Cocktail Reception with Yasuhisa Kohyama
and New Works on view

Friday, June 6, 2014
5:30 – 7:30 pm


Lacoste Gallery
25 Main Street
Concord, MA 01742

RSVP to
 info@lacostegallery.com or 978-369-0278



Artist Biography:

Yasuhisa Kohyama was born in 1936 in Shigaraki, a historically vital ceramics production center in Japan. Kohyama was fifteen years old when he became employed by one of the largest ceramic factories in Sigaraki, Oumi Kagaku Touki. From 1958 until 1960, he took evening classes at Vocational Training School, where he was taught basic techniques such as glazing and throwing on a potter's wheel. A well-known ceramic designer, Sakuzo Hineno, visiting the factory in 1955 while he was working under a government scheme to improve the quality and originality of the ceramic arts in Japan. Later, Kohyama apprenticed with Hineno, specializing in tableware.

In the early 1960's, Kohyama worked closely with designers, architects and contractors on important projects such as a tile installation for the Olympic Stadium in Tokyo in 1964. He established his first studio in 1973 where he experimented and developed his cutting techniques. Later that year, he exhibited at the Mitsukoshi store, attended by respected ceramicist Shoji Hamada among others. In addition to reviving the use of the traditional Japanese Anagama wood fired kiln, his is also a contemporary master of the ancient practice of Sueki, a method that originated in Southern China, which accounts for his unglazed yet glassy surface textures.

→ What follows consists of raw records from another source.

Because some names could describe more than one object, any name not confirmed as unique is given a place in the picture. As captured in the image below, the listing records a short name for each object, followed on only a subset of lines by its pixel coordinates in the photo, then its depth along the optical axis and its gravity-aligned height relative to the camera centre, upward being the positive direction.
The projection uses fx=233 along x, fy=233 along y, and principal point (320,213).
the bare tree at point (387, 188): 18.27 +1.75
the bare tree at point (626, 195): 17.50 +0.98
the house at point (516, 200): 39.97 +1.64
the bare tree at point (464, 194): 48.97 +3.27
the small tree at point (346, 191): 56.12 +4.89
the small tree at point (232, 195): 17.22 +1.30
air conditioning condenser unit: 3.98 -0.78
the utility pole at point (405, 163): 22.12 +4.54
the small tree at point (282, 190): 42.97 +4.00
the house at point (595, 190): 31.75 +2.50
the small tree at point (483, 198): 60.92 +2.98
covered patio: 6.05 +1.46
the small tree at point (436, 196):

A collection of texts on the artist and his work can be found in the book “Yasuhisa Kohyama: The Art of Ceramics


Kohyama's work is collected internationally and exhibited widely in Japan and overseas. His work is included in the Metropolitan Museum of Art and the Museum of Art and Design in New York, the Philadelphia Museum of Art, The Cleveland Museum of Art, as well as several museums throughout the Netherlands and Germany. Currently, his work can be viewed at the Museum of Fine Arts - Boston in the exhibition, “Fired Earth, Woven Bamboo: Contemporary Japanese Ceramics and Bamboo Art." His work is represented locally by Lacoste Gallery in Concord, MA.